I stay off filesharing networks. Not everything on your favorite MP3-sharing site is what it claims to be, and there are people who believe that if you’re downloading music without paying them for it, they are entirely justified in doing anything they want to you, such as infecting you with a computer virus.
I don’t open e-mail attachments from strangers, or unexpected e-mail attachments from people I know. For that matter, if I don’t recognize the sender of an e-mail message, I probably won’t open it at all, attachment or no attachment.
I don’t run Internet Explorer if I can possibly avoid it. Internet Explorer’s tight integration into the operating system makes it far too easy for people to run software on your computer if you so much as visit a web page. Google tries to identify web pages that might be trying to do this, but a safer option is to use a different web browser that doesn’t understand ActiveX and doesn’t have ties into your underlying operating system.

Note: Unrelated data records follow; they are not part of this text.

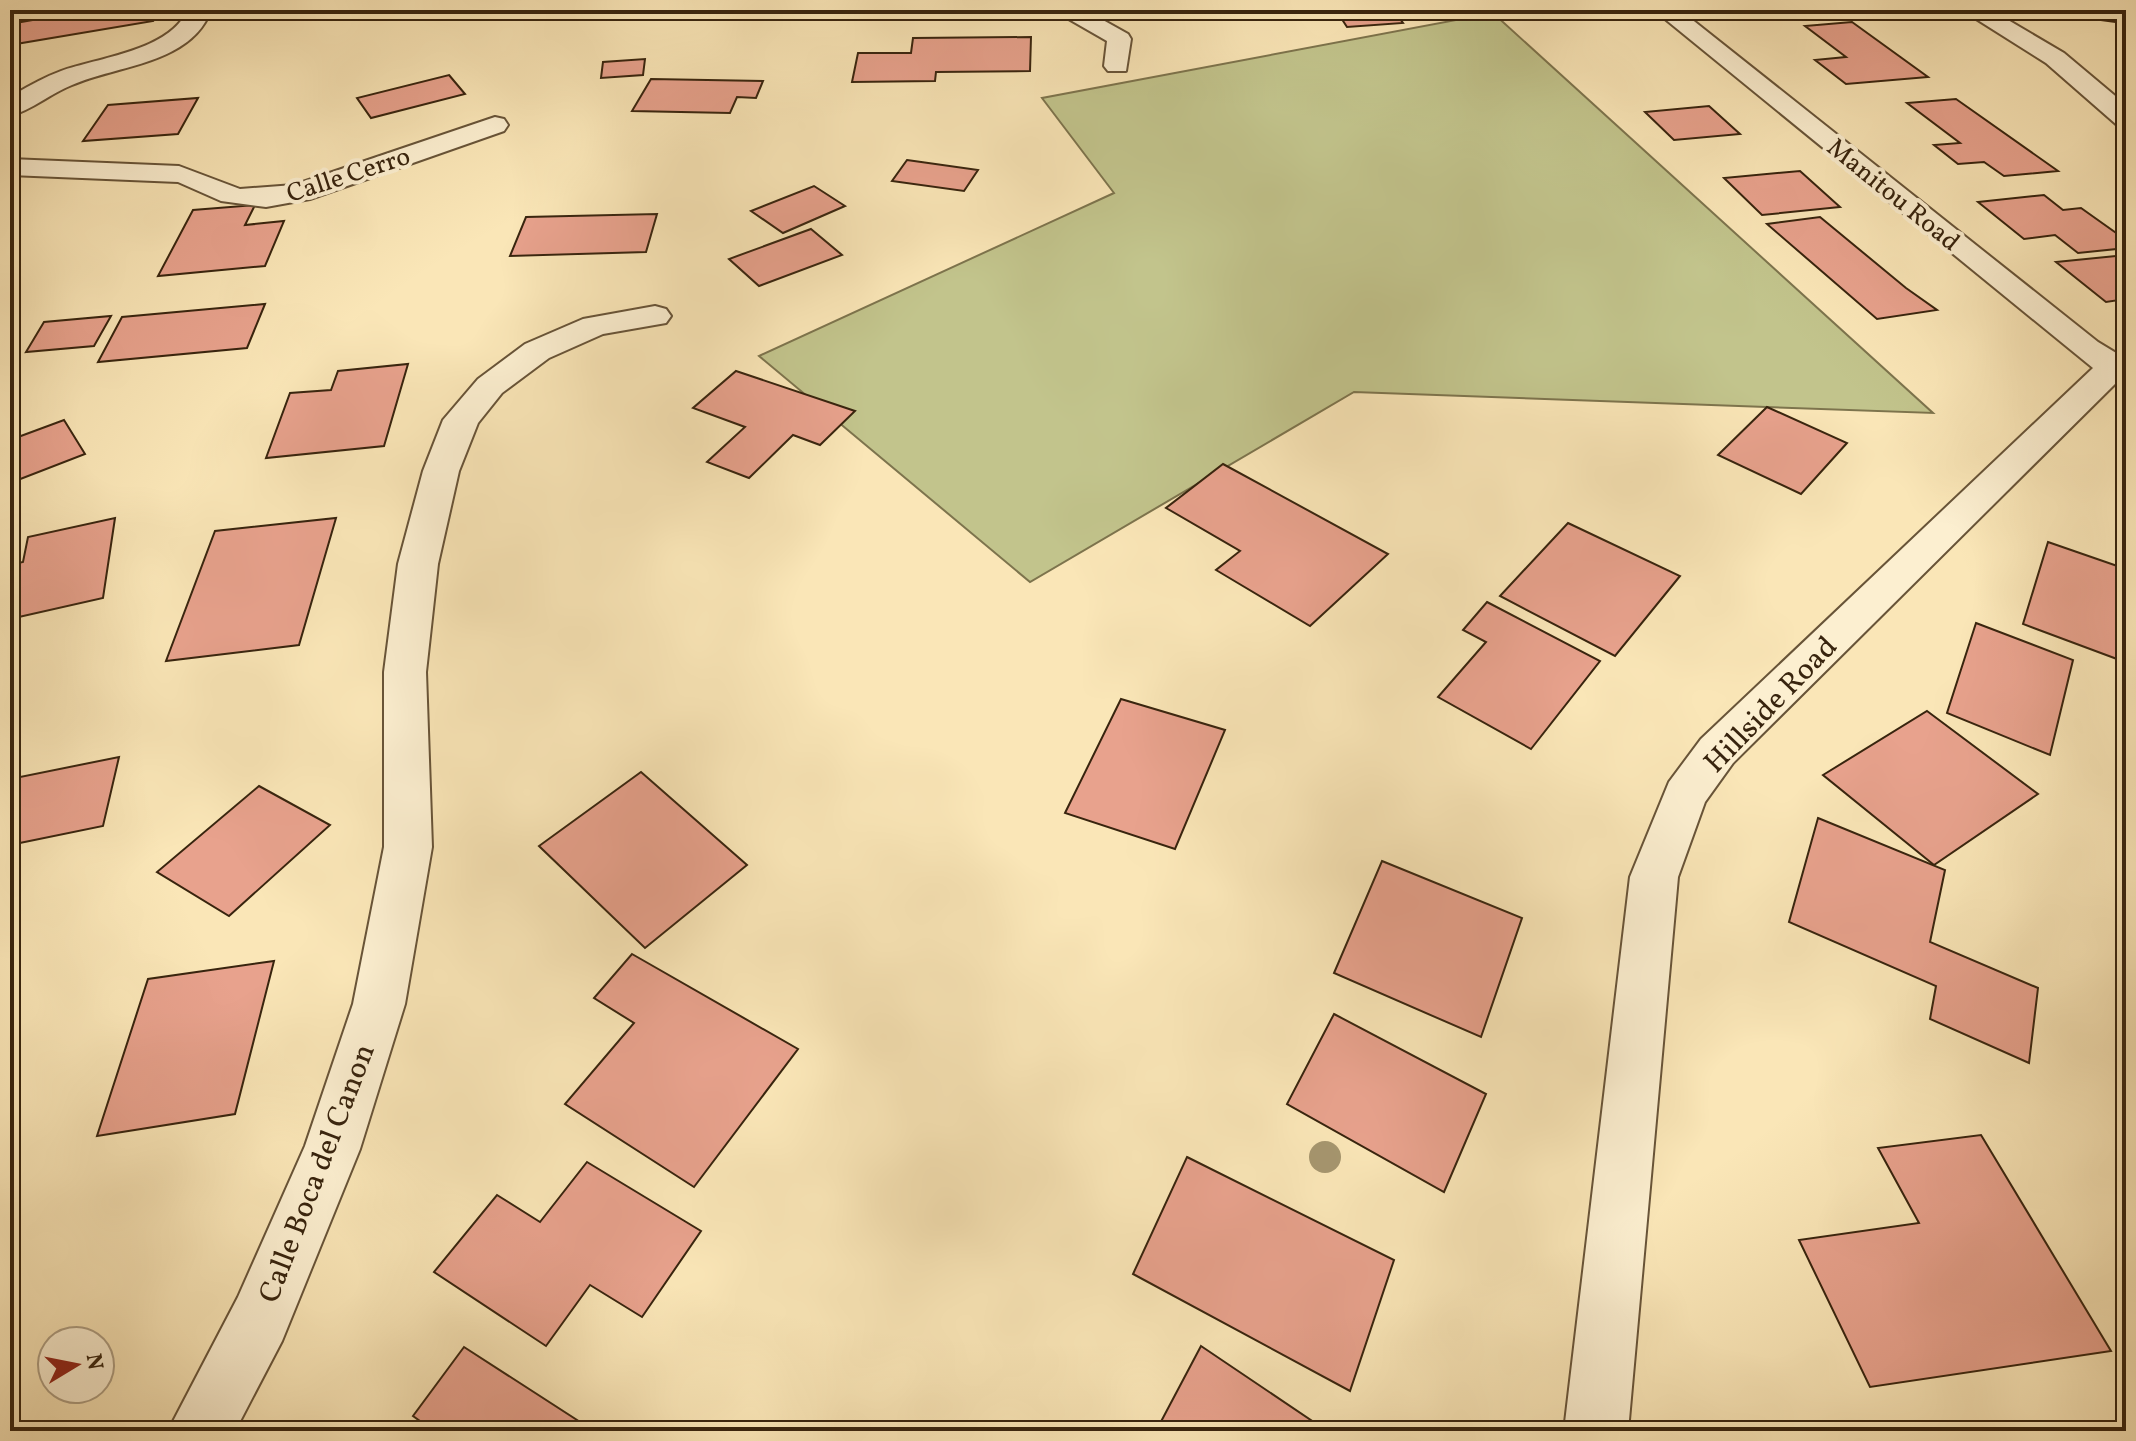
<svg xmlns="http://www.w3.org/2000/svg" width="2136" height="1441" viewBox="0 0 2136 1441" font-family="Vollkorn,serif">
	<rect width="100%" height="100%" fill="#fae6b7"/>
	<filter id="stains"><feTurbulence type="fractalNoise" baseFrequency=".0025" numOctaves="4"/><feColorMatrix values="0 0 0 0 .2 0 0 0 0 .09 0 0 0 0 .02 0 0 0 .5 -.17"/></filter>
	<radialGradient id="worn" r=".72"><stop offset=".6" stop-color="#630" stop-opacity="0"/><stop offset="1" stop-color="#630" stop-opacity=".3"/></radialGradient>
	<!-- green -->
	<path fill="#c2c48c" stroke="#7d744d" stroke-width="2" d="M1493,13L1933,413L1354,392L1030,582L759,356L1114,193L1042,98Z"/>
	<!-- building -->
	<g fill="#e8a28d" stroke="#38240e" stroke-width="2">
		<path d="M89,10H150L153,21L10,45V24Z"/>
		<path d="M242,10H289L243,18Z"/>
		<path d="M1336,10H1420L1395,12L1403,23L1347,27Z"/>
		<path d="M1765,10H1826L1772,15Z"/>
		<path d="M2091,10H2126V31L2123,23L2094,19Z"/>
		<path d="M1852,22L1928,77L1846,84L1815,60L1846,57L1805,26Z"/>
		<path d="M1031,37L1030,71L936,72L935,81L852,82L858,53H911L913,38Z"/>
		<path d="M645,59L643,75L601,78L603,62Z"/>
		<path d="M449,75L465,94L371,118L357,98Z"/>
		<path d="M651,79L763,81L756,98L737,97L730,113L632,111Z"/>
		<path d="M198,98L178,134L83,141L108,105Z"/>
		<path d="M1956,99L2058,171L2004,176L1984,162L1958,164L1934,145L1960,143L1907,103Z"/>
		<path d="M1709,106L1740,134L1674,140L1645,112Z"/>
		<path d="M907,160L978,170L964,191L892,181Z"/>
		<path d="M1800,171L1840,207L1762,215L1724,178Z"/>
		<path d="M814,186L845,206L783,233L751,211Z"/>
		<path d="M2044,195L2063,210L2081,208L2126,240V248L2078,253L2055,235L2024,239L1978,202Z"/>
		<path d="M255,205L245,225L284,221L265,266L158,276L193,210Z"/>
		<path d="M657,214L646,252L510,256L526,217Z"/>
		<path d="M1820,217L1906,288L1937,310L1877,319L1767,224Z"/>
		<path d="M811,229L842,255L759,286L729,259Z"/>
		<path d="M2126,255V299L2106,302L2056,262Z"/>
		<path d="M265,304L247,348L98,362L122,317Z"/>
		<path d="M111,316L94,346L26,352L44,322Z"/>
		<path d="M408,364L384,446L266,458L290,393L331,390L338,371Z"/>
		<path d="M736,371L855,411L820,445L793,435L749,478L707,462L745,427L693,408Z"/>
		<path d="M1767,407L1847,443L1801,494L1718,455Z"/>
		<path d="M64,420L85,454L10,483V440Z"/>
		<path d="M1223,464L1388,554L1310,626L1216,570L1240,551L1166,508Z"/>
		<path d="M115,518L103,598L10,619V565L23,562L28,537Z"/>
		<path d="M336,518L299,645L166,661L215,531Z"/>
		<path d="M1568,523L1680,576L1615,656L1500,596Z"/>
		<path d="M2048,542L2126,569L2125,662L2023,624Z"/>
		<path d="M1487,602L1600,661L1531,749L1438,697L1486,642L1463,630Z"/>
		<path d="M1976,623L2073,660L2050,755L1947,713Z"/>
		<path d="M1121,699L1225,730L1175,849L1065,813Z"/>
		<path d="M1927,711L2038,794L1934,865L1823,775Z"/>
		<path d="M119,757L103,826L10,845V779Z"/>
		<path d="M641,772L747,865L645,948L539,846Z"/>
		<path d="M259,786L330,825L229,916L157,872Z"/>
		<path d="M1818,818L1945,870L1930,942L2038,988L2029,1063L1930,1019L1936,986L1789,922Z"/>
		<path d="M1382,861L1522,918L1481,1037L1334,973Z"/>
		<path d="M632,954L798,1049L694,1187L565,1104L634,1023L594,998Z"/>
		<path d="M274,961L235,1114L97,1136L148,979Z"/>
		<path d="M1334,1014L1486,1094L1444,1192L1287,1104Z"/>
		<path d="M1981,1135L2111,1351L1870,1387L1799,1240L1919,1223L1878,1148Z"/>
		<path d="M1187,1157L1394,1260L1350,1391L1133,1274Z"/>
		<path d="M587,1162L701,1231L642,1317L590,1285L546,1346L434,1272L497,1195L540,1222Z"/>
		<path d="M1201,1346L1327,1431H1156Z"/>
		<path d="M464,1347L594,1431H434L413,1416Z"/>
	</g>
	<g fill="none" stroke-linecap="round" stroke-linejoin="round">
		<defs>
			<g id="minor">
				<path d="M187,10H211C191,64 118,65 72,85C51,93 32,110 10,116V97L15,94C30,85 45,77 61,71C97,58 172,50 187,10Z"/>
				<path d="M1053,10H1085L1128,34L1131,39L1126,71H1108L1104,66L1107,41Z"/>
				<path d="M1654,10H1680L2098,342L2126,359V384L2117,382L1733,763L1705,802L1678,877L1628,1431H1564L1630,877L1669,782L1701,739L2093,368Z"/>
				<path d="M1962,10H1991L2064,53L2126,105V127L2117,125L2046,63Z"/>
				<path d="M495,117L504,119L508,125L504,131L310,199L266,207L221,201L178,182L10,175V159L179,166L240,189L294,185Z"/>
				<path d="M655,306L666,309L671,316L666,323L603,334L549,358L502,393L478,423L459,471L438,564L426,672L432,847L405,1004L360,1149L282,1341L235,1431H168L238,1297L305,1146L353,1004L384,847V672L398,564L423,471L443,420L478,379L525,344L583,319Z"/>
			</g>
		</defs>
		<!-- minor casing -->
		<use href="#minor" stroke="#685438" stroke-width="4"/>
		<!-- minor -->
		<use href="#minor" fill="#fcefd0" fill-rule="evenodd"/>
	</g>
	<!-- trees -->
	<circle fill="#a6966f" cx="1325" cy="1157" r="16"/>
	<g text-anchor="middle" stroke-width="8" stroke-linejoin="round" paint-order="stroke">
		<!-- far-street labels -->
		<g font-size="26" fill="#38240e" stroke="#fcefd0">
			<text transform="translate(348 174) rotate(-18)" y="9">Calle Cerro</text>
			<text transform="translate(1894 194) rotate(39)" y="9">Manitou Road</text>
		</g>
		<!-- street labels -->
		<g font-size="30" fill="#38240e" stroke="#fcefd0">
			<text transform="translate(1770 704) rotate(-46)" y="10">Hillside Road</text>
			<text transform="translate(316 1173) rotate(-69)" y="10">Calle Boca del Canon</text>
		</g>
	</g>
	<!-- margin -->
	<rect width="2136" height="1441" fill="none" stroke="#fae6b7" stroke-width="40"/>
	<rect x="12" y="12" width="2112" height="1417" fill="none" stroke="#38240e" stroke-width="4"/>
	<rect x="20" y="20" width="2096" height="1401" fill="none" stroke="#38240e" stroke-width="2"/>
	<!-- north arrow -->
	<g transform="translate(76 1365) rotate(80)"><circle r="38" fill="#fcefd0" stroke="#ae9e82" stroke-width="2"/>
	<path d="M0-6L14 30L0 20L-14 30Z" fill="#8f2418"/>
	<text y="-12" font-size="22" font-weight="bold" text-anchor="middle" fill="#38240e">N</text>
	</g>
	<rect width="100%" height="100%" filter="url(#stains)"/>
	<rect width="100%" height="100%" fill="url(#worn)"/>
</svg>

I don’t install a lot of software downloaded from the Internet. A good rule is not to install any “free” software whatsoever unless it’s licensed under the GNU GPL or another similar open-source license. If you don’t know what that means, learn. Open source means the computer code behind the program is freely available and outside programmers can examine it. If a program distributed that way does anything malicious, someone’s going to figure it out really fast. If I’m going to download and install something that isn’t open source, I only do so when somebody I trust (be it a trusted colleague, a magazine columnist, etc.) recommends it.
I don’t rely on software firewalls. I have a separate cable/DSL router that acts as a firewall and sits between my computers and the Internet. So when the random virus comes around looking for a computer to infect, my firewall doesn’t even speak their language (it doesn’t run Windows and doesn’t have an Intel or AMD processor inside), so the potential infection just bounces right off.
Use a web-based e-mail service instead of a program like Outlook or Outlook Express if you can. If you use something like Yahoo Mail or Hotmail, that company’s servers scan your incoming and outgoing e-mail for viruses, so if someone sends a virus to your Yahoo account, you won’t get it. Does your ISP scan your e-mail for you? If you don’t know, you probably should consider getting your e-mail from someone else. Your antivirus should catch it, of course, but it never hurts to have someone else looking out for you too.
If you avoid these practices, you can join me in throwing out your commercial, for-pay antivirus software and reclaim a lot of computer performance too.
Generally speaking, I tell people not to install free software on a computer anymore unless it’s licensed under the GNU GPL or another similar open-source license, because open-source software is the only type of software that has any high degree of likelihood of not containing adware or spyware or other malware.
The problem with that advice is that the people who know what it means probably already follow it, and if you follow this Farquhar’s Law (there are many) to the letter, you miss out on gems like Irfanview.I’ve recommended the Tinyapps.org web site for a long, long time, but some jewels like Mozilla are much too big to qualify for that list.
While neither list is likely to have every safe, free application available, checking those sites for software that does what you want gives a broader range of choice than simply making a blanket statement like “Don’t install anything that isn’t Free (as in speech) Software,” or “Don’t install anything that isn’t GPL.”
If you want software that you can copy and redistribute and, if you wish, modify, with little or no restriction, then of course your best bet is to check out Freshmeat.net and look for software with a license that’s OSL approved.
Contrary to what it may seem, strings-free freeware isn’t a totally lost art. You just have to look a little harder these days, that’s all.